When she took over two years ago, even Ms Dugdale would have admitted that she lacked the experience required to help negotiate her way through the debris that remained of Scottish Labour after internal power struggles and public obliteration at the polls. The only question being asked back then was how long she would last before meltdown.
There have been mistakes along the way, but the bottom line is that, at the last election, Scottish Labour bounced back from the humiliating tally of just a single MP at Westminster, to seven. Whether this was all down to Ms Dugdale’s leadership is debatable, given the upsurge in Labour support across the UK as Theresa May stumbled and Jeremy Corbyn provided a coherent alternative to the Prime Minister’s confused message.
But it quickly became clear that she would not be the kind of divisive figure that made her predecessor Jim Murphy unsuitable for the job, and as well as attracting support across the Labour movement in Scotland, she had the potential to offer broader appeal. In short, she could have been electable, had it not been for the fact that her party’s traditional support had deserted before she arrived.
She was also determined to ensure that Labour in Scotland was no longer seen as a branch office of the UK party, and this required courage and conviction to fight for autonomy.

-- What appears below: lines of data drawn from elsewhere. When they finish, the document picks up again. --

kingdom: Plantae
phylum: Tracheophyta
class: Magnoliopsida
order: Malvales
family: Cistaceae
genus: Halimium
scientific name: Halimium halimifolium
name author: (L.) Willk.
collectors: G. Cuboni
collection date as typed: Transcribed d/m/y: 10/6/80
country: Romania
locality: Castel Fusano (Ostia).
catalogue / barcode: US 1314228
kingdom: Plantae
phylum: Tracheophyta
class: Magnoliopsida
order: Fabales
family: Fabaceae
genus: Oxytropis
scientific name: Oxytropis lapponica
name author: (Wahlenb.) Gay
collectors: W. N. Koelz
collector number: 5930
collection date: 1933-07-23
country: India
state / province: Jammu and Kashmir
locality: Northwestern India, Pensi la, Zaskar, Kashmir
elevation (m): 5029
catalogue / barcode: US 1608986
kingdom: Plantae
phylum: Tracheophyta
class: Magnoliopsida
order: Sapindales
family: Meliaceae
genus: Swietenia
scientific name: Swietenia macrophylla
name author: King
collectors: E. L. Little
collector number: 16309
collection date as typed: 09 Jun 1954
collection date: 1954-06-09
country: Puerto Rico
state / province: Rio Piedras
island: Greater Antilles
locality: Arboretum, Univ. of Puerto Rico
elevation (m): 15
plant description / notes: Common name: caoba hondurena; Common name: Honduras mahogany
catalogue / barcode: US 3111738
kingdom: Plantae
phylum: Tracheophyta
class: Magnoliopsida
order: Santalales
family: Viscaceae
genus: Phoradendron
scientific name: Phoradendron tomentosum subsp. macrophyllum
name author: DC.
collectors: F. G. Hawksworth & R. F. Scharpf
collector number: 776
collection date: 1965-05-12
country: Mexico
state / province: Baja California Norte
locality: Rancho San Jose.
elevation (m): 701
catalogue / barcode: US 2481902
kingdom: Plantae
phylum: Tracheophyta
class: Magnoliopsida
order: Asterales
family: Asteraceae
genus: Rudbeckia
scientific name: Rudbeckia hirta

It is rough justice that this may well have been her undoing, after the better-than-expected general election result emboldened her party leader.
The irony is that while Mr Corbyn has been strengthened, and Ms Dugdale has departed, he lacks that electability required to make his support in any way meaningful. The danger for Scottish Labour is that Mr Corbyn and his supporters will ensure Ms Dugdale’s replacement matches the required ideology – but is equally unelectable.
Ms Dugdale could only start the resurgence in Scotland, which was always a long-term project. The party remains fragile, despite its general election success, and the danger for Scottish Labour now is that Mr Corbyn’s strengthened position in the UK could leave the party weaker in Scotland – and back to square one.